Examine the entries and show every line in which the word "worn" is found.
++++++
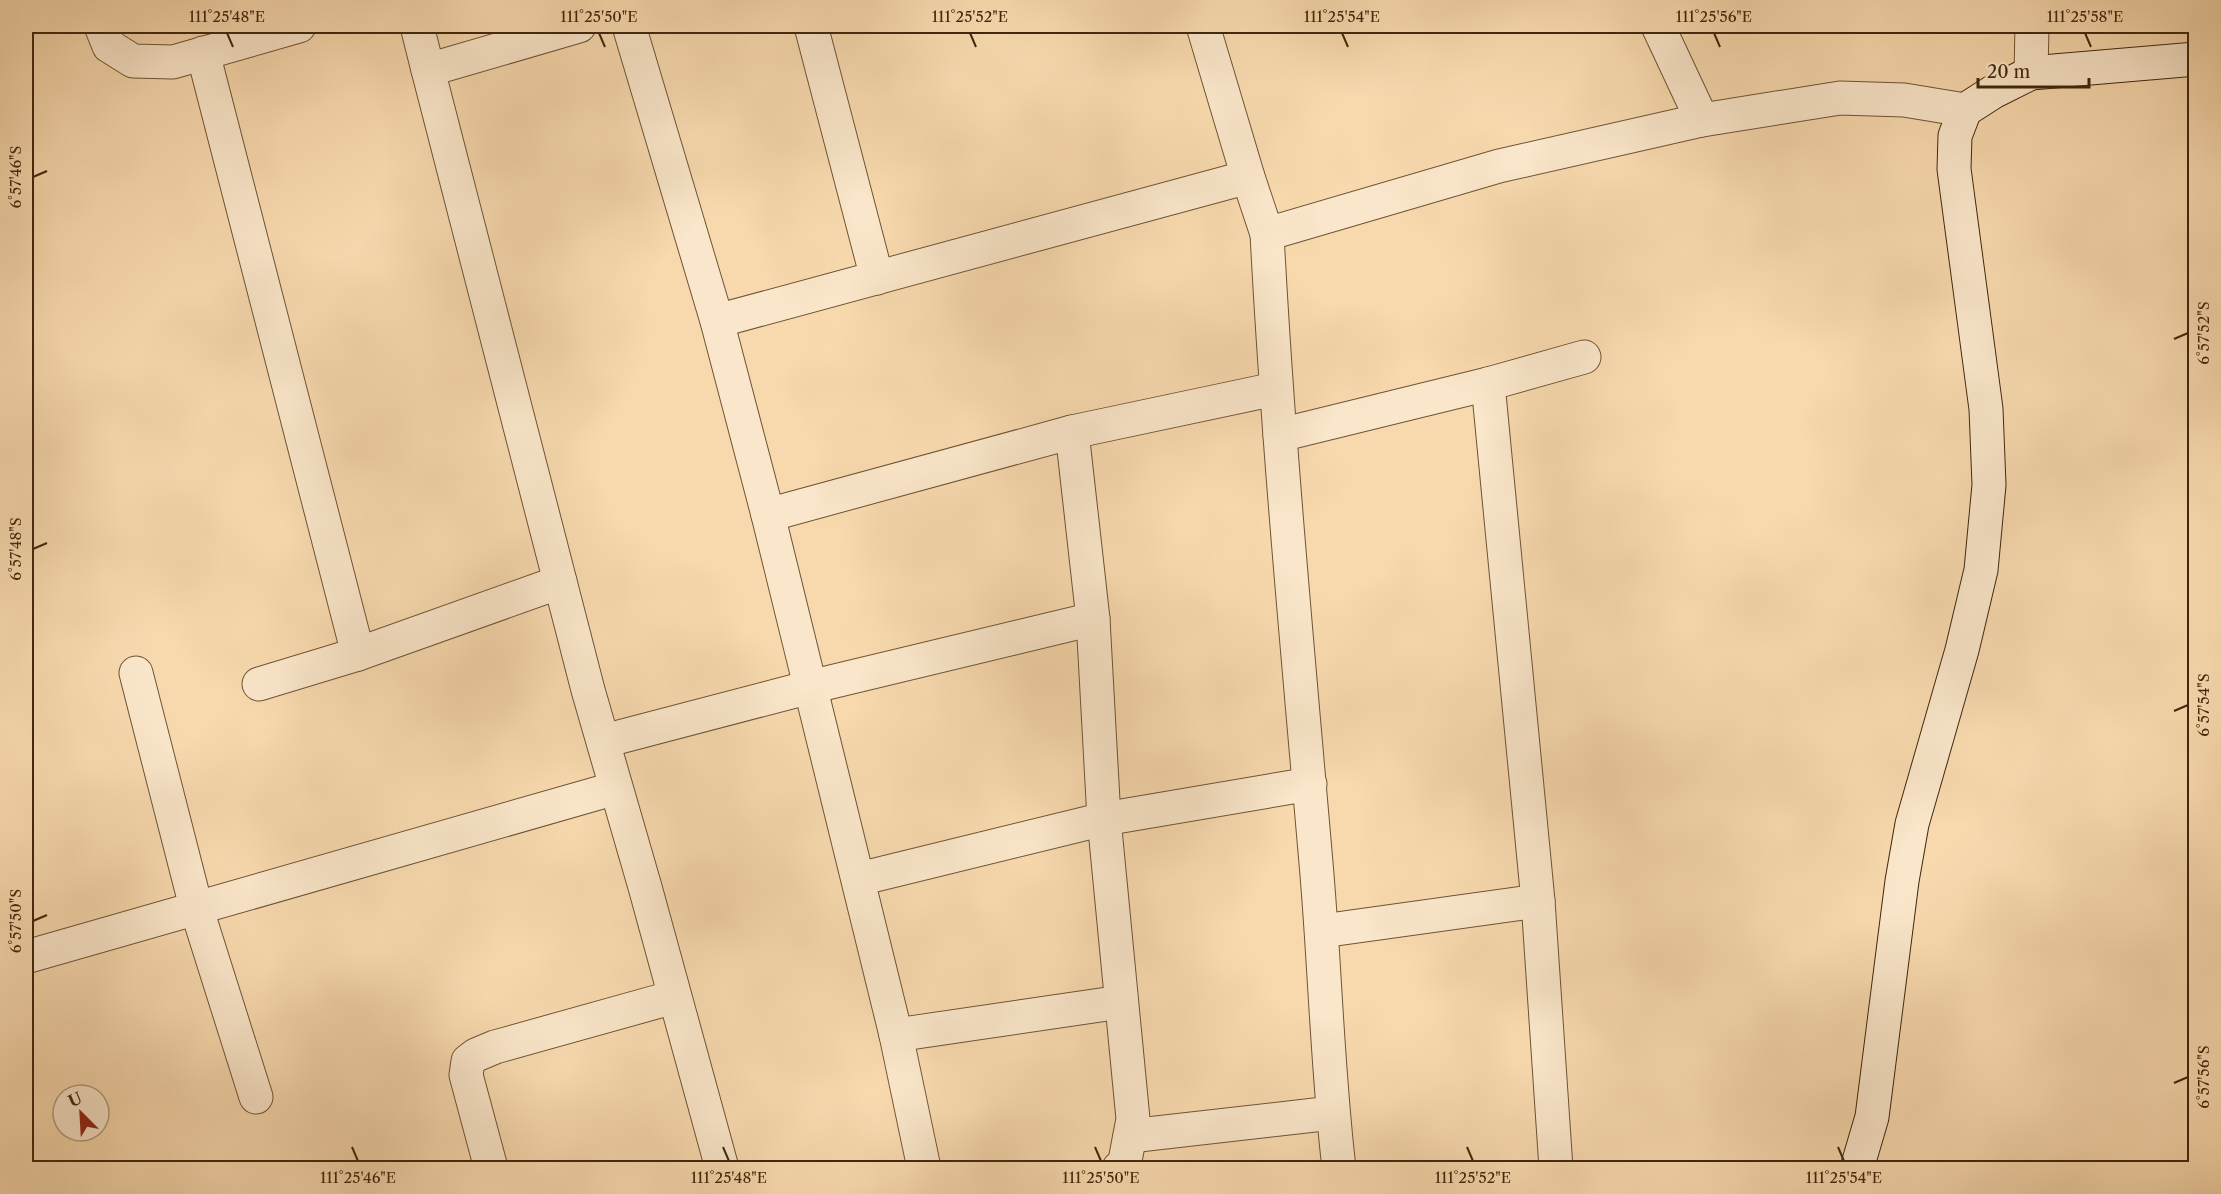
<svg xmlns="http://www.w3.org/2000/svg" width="2221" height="1194" font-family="'Libre Caslon Text',serif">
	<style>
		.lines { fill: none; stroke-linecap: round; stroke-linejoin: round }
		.minor-casing { stroke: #6e5434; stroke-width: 35 }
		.secondary-casing { stroke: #40270c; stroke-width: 35 }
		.minor { stroke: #fae6ca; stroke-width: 33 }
		.secondary { stroke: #fae6ca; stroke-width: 33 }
		.ticks { fill: none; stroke: #40270c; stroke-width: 2 }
		.neatline { fill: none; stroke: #40270c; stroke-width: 2 }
		.ticks-label { font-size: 15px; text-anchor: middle; fill: #40270c }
	</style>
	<rect width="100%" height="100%" fill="#f8d9ae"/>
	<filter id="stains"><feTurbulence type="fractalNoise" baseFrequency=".00333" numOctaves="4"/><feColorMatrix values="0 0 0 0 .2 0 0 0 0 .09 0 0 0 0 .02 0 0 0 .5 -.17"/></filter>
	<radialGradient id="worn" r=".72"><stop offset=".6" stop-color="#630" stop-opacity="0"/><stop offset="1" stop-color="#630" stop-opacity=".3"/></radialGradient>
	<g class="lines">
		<defs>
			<g id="minor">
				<polyline points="101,26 109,46 133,61 173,62 299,26"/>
				<polyline points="417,26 428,70"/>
				<polyline points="579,26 428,70 588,690 645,887 722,1168"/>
				<polyline points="629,26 717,321 768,515 896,1035 924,1168"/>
				<polyline points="811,26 877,278"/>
				<polyline points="1203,26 1248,177 1267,234 1499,166 1702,120 1840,98 1904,100 1965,110"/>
				<polyline points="1658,26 1702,120"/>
				<polyline points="203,53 358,654 560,582"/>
				<polyline points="2031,73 2032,26"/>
				<path d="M 1267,234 C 1278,444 1298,654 1316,863 C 1325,965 1327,1067 1339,1168"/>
				<polyline points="717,321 1248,177"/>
				<polyline points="1488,384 1538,901 1556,1168"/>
				<polyline points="1280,435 1488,384 1584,357"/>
				<polyline points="768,515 1072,432 1275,389"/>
				<polyline points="1093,619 1104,819 1133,1119 1124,1166 1119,1168"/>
				<polyline points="136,673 196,907 256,1097"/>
				<polyline points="259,684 358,654"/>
				<polyline points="604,741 810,687 1093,619 1072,432"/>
				<polyline points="859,879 1104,819 1310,784"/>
				<polyline points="1322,931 1538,901"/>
				<polyline points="26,957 616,788"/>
				<polyline points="896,1035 1121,1002"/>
				<polyline points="1130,1136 1332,1113"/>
				<polyline points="491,1168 466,1075 468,1061 476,1055 495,1047 674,997"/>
			</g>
			<polyline id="secondary" points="1857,1168 1872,1117 1902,881 1912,824 1962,650 1981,570 1989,485 1986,409 1954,169 1955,136 1965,110 1993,92 2031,73 2196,59"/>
		</defs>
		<use href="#minor" class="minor-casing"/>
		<use href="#secondary" class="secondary-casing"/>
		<use href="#minor" class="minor"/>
		<use href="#secondary" class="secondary"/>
	</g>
	<path class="ticks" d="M 227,33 L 233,47M 599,33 L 605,47M 970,33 L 976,47M 1342,33 L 1348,47M 1714,33 L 1720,47M 2085,33 L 2091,47M 33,177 L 47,171M 2174,339 L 2188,333M 33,549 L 47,543M 2174,711 L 2188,705M 33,921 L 47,915M 2174,1083 L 2188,1077M 352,1147 L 358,1161M 723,1147 L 729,1161M 1095,1147 L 1101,1161M 1467,1147 L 1473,1161M 1838,1147 L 1844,1161"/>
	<rect width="2221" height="1194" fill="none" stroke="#f8d9ae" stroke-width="66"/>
	<g transform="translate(81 1113) rotate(336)"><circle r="28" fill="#fae6ca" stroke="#b09a7e" stroke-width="1.5"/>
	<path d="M0-4.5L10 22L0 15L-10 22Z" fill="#8f2418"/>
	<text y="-9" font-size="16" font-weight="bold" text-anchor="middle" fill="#40270c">U</text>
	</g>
	<path d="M1978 78v9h111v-9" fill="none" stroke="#40270c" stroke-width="3"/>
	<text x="1987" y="78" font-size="18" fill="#40270c" stroke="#fae6ca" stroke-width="4.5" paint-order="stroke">20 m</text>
	<rect x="33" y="33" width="2155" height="1128" class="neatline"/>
	<g class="ticks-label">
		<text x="227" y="22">111°25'48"E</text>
		<text x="599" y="22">111°25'50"E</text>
		<text x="970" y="22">111°25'52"E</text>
		<text x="1342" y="22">111°25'54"E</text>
		<text x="1714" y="22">111°25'56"E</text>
		<text x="2085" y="22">111°25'58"E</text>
		<text transform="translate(16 177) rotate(-90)" y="5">6°57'46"S</text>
		<text transform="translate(2204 333) rotate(-90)" y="5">6°57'52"S</text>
		<text transform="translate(16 549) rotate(-90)" y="5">6°57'48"S</text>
		<text transform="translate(2204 705) rotate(-90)" y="5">6°57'54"S</text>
		<text transform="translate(16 921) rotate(-90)" y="5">6°57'50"S</text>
		<text transform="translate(2204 1077) rotate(-90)" y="5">6°57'56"S</text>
		<text x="358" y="1183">111°25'46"E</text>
		<text x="729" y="1183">111°25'48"E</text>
		<text x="1101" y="1183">111°25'50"E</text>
		<text x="1473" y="1183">111°25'52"E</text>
		<text x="1844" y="1183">111°25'54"E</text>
	</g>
	<rect width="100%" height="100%" filter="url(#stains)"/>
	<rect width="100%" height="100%" fill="url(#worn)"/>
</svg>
++++++
Solution for this task:
	<radialGradient id="worn" r=".72"><stop offset=".6" stop-color="#630" stop-opacity="0"/><stop offset="1" stop-color="#630" stop-opacity=".3"/></radialGradient>
	<rect width="100%" height="100%" fill="url(#worn)"/>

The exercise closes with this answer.